Task instructions: All of the entries need to be set down exactly as they read.

[Opening Data for this exercise section]

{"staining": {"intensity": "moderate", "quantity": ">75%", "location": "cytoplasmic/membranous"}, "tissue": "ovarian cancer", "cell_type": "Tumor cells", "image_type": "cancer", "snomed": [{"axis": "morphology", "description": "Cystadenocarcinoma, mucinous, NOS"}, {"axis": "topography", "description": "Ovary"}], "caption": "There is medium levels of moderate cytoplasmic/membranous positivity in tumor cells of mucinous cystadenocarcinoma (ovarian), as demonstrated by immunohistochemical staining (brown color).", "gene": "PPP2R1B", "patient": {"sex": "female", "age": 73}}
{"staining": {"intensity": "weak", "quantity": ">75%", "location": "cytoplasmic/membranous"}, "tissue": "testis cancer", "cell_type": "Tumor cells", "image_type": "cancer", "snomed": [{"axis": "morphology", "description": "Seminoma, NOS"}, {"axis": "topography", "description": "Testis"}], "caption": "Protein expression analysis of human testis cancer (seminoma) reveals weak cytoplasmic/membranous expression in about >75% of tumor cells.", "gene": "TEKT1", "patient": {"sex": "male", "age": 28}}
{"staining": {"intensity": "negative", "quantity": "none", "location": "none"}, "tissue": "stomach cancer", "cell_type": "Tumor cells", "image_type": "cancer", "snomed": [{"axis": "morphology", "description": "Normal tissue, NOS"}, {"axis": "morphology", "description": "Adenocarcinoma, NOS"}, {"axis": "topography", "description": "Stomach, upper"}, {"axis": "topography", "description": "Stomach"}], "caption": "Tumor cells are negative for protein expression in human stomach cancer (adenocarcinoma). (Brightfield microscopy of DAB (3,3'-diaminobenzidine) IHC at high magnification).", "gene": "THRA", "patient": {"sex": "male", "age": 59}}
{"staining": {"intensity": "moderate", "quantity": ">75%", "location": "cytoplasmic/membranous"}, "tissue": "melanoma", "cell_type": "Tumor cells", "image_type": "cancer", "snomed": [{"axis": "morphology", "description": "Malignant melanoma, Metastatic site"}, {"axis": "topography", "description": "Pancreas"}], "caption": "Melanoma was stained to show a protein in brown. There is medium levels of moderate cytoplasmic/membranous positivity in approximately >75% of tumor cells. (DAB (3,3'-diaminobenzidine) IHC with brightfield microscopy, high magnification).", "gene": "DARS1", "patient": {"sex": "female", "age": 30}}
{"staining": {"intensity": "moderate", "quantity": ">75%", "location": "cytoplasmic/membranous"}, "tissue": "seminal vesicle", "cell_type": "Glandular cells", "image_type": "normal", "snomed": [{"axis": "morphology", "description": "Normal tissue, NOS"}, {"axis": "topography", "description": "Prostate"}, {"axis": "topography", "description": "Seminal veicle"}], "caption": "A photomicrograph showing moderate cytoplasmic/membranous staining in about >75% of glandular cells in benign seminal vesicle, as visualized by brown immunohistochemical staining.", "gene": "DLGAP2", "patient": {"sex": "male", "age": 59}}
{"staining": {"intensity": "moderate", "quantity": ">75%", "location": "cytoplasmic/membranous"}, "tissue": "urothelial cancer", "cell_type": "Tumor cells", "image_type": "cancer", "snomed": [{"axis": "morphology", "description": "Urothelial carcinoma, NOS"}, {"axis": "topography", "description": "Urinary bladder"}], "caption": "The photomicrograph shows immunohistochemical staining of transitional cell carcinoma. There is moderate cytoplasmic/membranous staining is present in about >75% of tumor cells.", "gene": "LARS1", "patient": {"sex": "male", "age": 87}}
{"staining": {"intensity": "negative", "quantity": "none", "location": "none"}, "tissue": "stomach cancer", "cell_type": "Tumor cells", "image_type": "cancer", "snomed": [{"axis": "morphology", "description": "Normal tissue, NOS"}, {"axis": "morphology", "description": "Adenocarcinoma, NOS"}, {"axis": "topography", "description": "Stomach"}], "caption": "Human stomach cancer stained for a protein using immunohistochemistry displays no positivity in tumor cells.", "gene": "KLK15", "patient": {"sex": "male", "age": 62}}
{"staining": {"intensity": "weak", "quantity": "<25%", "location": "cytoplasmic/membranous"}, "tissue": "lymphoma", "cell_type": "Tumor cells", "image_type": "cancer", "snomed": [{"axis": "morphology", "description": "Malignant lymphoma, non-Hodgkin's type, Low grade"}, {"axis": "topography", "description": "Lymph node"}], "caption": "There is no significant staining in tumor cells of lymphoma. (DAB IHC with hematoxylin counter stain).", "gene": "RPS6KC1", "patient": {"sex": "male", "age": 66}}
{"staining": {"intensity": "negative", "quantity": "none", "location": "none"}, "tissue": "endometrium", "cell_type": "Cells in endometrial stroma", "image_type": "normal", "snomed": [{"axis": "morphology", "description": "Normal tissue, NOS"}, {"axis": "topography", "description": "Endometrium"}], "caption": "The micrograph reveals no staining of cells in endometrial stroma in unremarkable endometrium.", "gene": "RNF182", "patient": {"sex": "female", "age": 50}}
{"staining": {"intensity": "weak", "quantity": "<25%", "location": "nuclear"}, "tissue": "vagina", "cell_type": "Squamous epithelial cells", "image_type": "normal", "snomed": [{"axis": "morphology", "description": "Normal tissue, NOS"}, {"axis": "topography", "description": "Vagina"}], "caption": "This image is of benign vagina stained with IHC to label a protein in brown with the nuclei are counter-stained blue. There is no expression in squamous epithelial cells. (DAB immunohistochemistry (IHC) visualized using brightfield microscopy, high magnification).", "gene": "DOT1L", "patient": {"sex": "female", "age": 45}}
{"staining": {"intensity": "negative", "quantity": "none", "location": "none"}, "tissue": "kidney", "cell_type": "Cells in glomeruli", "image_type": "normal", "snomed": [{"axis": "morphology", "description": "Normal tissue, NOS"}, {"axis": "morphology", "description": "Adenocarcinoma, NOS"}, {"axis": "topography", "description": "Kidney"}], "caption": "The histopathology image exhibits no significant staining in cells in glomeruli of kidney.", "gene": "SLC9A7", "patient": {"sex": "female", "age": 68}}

[Closing Data for this exercise section]

Answer to this exercise:
{"staining": {"intensity": "moderate", "quantity": ">75%", "location": "cytoplasmic/membranous"}, "tissue": "ovarian cancer", "cell_type": "Tumor cells", "image_type": "cancer", "snomed": [{"axis": "morphology", "description": "Cystadenocarcinoma, mucinous, NOS"}, {"axis": "topography", "description": "Ovary"}], "caption": "There is medium levels of moderate cytoplasmic/membranous positivity in tumor cells of mucinous cystadenocarcinoma (ovarian), as demonstrated by immunohistochemical staining (brown color).", "gene": "PPP2R1B", "patient": {"sex": "female", "age": 73}}
{"staining": {"intensity": "weak", "quantity": ">75%", "location": "cytoplasmic/membranous"}, "tissue": "testis cancer", "cell_type": "Tumor cells", "image_type": "cancer", "snomed": [{"axis": "morphology", "description": "Seminoma, NOS"}, {"axis": "topography", "description": "Testis"}], "caption": "Protein expression analysis of human testis cancer (seminoma) reveals weak cytoplasmic/membranous expression in about >75% of tumor cells.", "gene": "TEKT1", "patient": {"sex": "male", "age": 28}}
{"staining": {"intensity": "negative", "quantity": "none", "location": "none"}, "tissue": "stomach cancer", "cell_type": "Tumor cells", "image_type": "cancer", "snomed": [{"axis": "morphology", "description": "Normal tissue, NOS"}, {"axis": "morphology", "description": "Adenocarcinoma, NOS"}, {"axis": "topography", "description": "Stomach, upper"}, {"axis": "topography", "description": "Stomach"}], "caption": "Tumor cells are negative for protein expression in human stomach cancer (adenocarcinoma). (Brightfield microscopy of DAB (3,3'-diaminobenzidine) IHC at high magnification).", "gene": "THRA", "patient": {"sex": "male", "age": 59}}
{"staining": {"intensity": "moderate", "quantity": ">75%", "location": "cytoplasmic/membranous"}, "tissue": "melanoma", "cell_type": "Tumor cells", "image_type": "cancer", "snomed": [{"axis": "morphology", "description": "Malignant melanoma, Metastatic site"}, {"axis": "topography", "description": "Pancreas"}], "caption": "Melanoma was stained to show a protein in brown. There is medium levels of moderate cytoplasmic/membranous positivity in approximately >75% of tumor cells. (DAB (3,3'-diaminobenzidine) IHC with brightfield microscopy, high magnification).", "gene": "DARS1", "patient": {"sex": "female", "age": 30}}
{"staining": {"intensity": "moderate", "quantity": ">75%", "location": "cytoplasmic/membranous"}, "tissue": "seminal vesicle", "cell_type": "Glandular cells", "image_type": "normal", "snomed": [{"axis": "morphology", "description": "Normal tissue, NOS"}, {"axis": "topography", "description": "Prostate"}, {"axis": "topography", "description": "Seminal veicle"}], "caption": "A photomicrograph showing moderate cytoplasmic/membranous staining in about >75% of glandular cells in benign seminal vesicle, as visualized by brown immunohistochemical staining.", "gene": "DLGAP2", "patient": {"sex": "male", "age": 59}}
{"staining": {"intensity": "moderate", "quantity": ">75%", "location": "cytoplasmic/membranous"}, "tissue": "urothelial cancer", "cell_type": "Tumor cells", "image_type": "cancer", "snomed": [{"axis": "morphology", "description": "Urothelial carcinoma, NOS"}, {"axis": "topography", "description": "Urinary bladder"}], "caption": "The photomicrograph shows immunohistochemical staining of transitional cell carcinoma. There is moderate cytoplasmic/membranous staining is present in about >75% of tumor cells.", "gene": "LARS1", "patient": {"sex": "male", "age": 87}}
{"staining": {"intensity": "negative", "quantity": "none", "location": "none"}, "tissue": "stomach cancer", "cell_type": "Tumor cells", "image_type": "cancer", "snomed": [{"axis": "morphology", "description": "Normal tissue, NOS"}, {"axis": "morphology", "description": "Adenocarcinoma, NOS"}, {"axis": "topography", "description": "Stomach"}], "caption": "Human stomach cancer stained for a protein using immunohistochemistry displays no positivity in tumor cells.", "gene": "KLK15", "patient": {"sex": "male", "age": 62}}
{"staining": {"intensity": "weak", "quantity": "<25%", "location": "cytoplasmic/membranous"}, "tissue": "lymphoma", "cell_type": "Tumor cells", "image_type": "cancer", "snomed": [{"axis": "morphology", "description": "Malignant lymphoma, non-Hodgkin's type, Low grade"}, {"axis": "topography", "description": "Lymph node"}], "caption": "There is no significant staining in tumor cells of lymphoma. (DAB IHC with hematoxylin counter stain).", "gene": "RPS6KC1", "patient": {"sex": "male", "age": 66}}
{"staining": {"intensity": "negative", "quantity": "none", "location": "none"}, "tissue": "endometrium", "cell_type": "Cells in endometrial stroma", "image_type": "normal", "snomed": [{"axis": "morphology", "description": "Normal tissue, NOS"}, {"axis": "topography", "description": "Endometrium"}], "caption": "The micrograph reveals no staining of cells in endometrial stroma in unremarkable endometrium.", "gene": "RNF182", "patient": {"sex": "female", "age": 50}}
{"staining": {"intensity": "weak", "quantity": "<25%", "location": "nuclear"}, "tissue": "vagina", "cell_type": "Squamous epithelial cells", "image_type": "normal", "snomed": [{"axis": "morphology", "description": "Normal tissue, NOS"}, {"axis": "topography", "description": "Vagina"}], "caption": "This image is of benign vagina stained with IHC to label a protein in brown with the nuclei are counter-stained blue. There is no expression in squamous epithelial cells. (DAB immunohistochemistry (IHC) visualized using brightfield microscopy, high magnification).", "gene": "DOT1L", "patient": {"sex": "female", "age": 45}}
{"staining": {"intensity": "negative", "quantity": "none", "location": "none"}, "tissue": "kidney", "cell_type": "Cells in glomeruli", "image_type": "normal", "snomed": [{"axis": "morphology", "description": "Normal tissue, NOS"}, {"axis": "morphology", "description": "Adenocarcinoma, NOS"}, {"axis": "topography", "description": "Kidney"}], "caption": "The histopathology image exhibits no significant staining in cells in glomeruli of kidney.", "gene": "SLC9A7", "patient": {"sex": "female", "age": 68}}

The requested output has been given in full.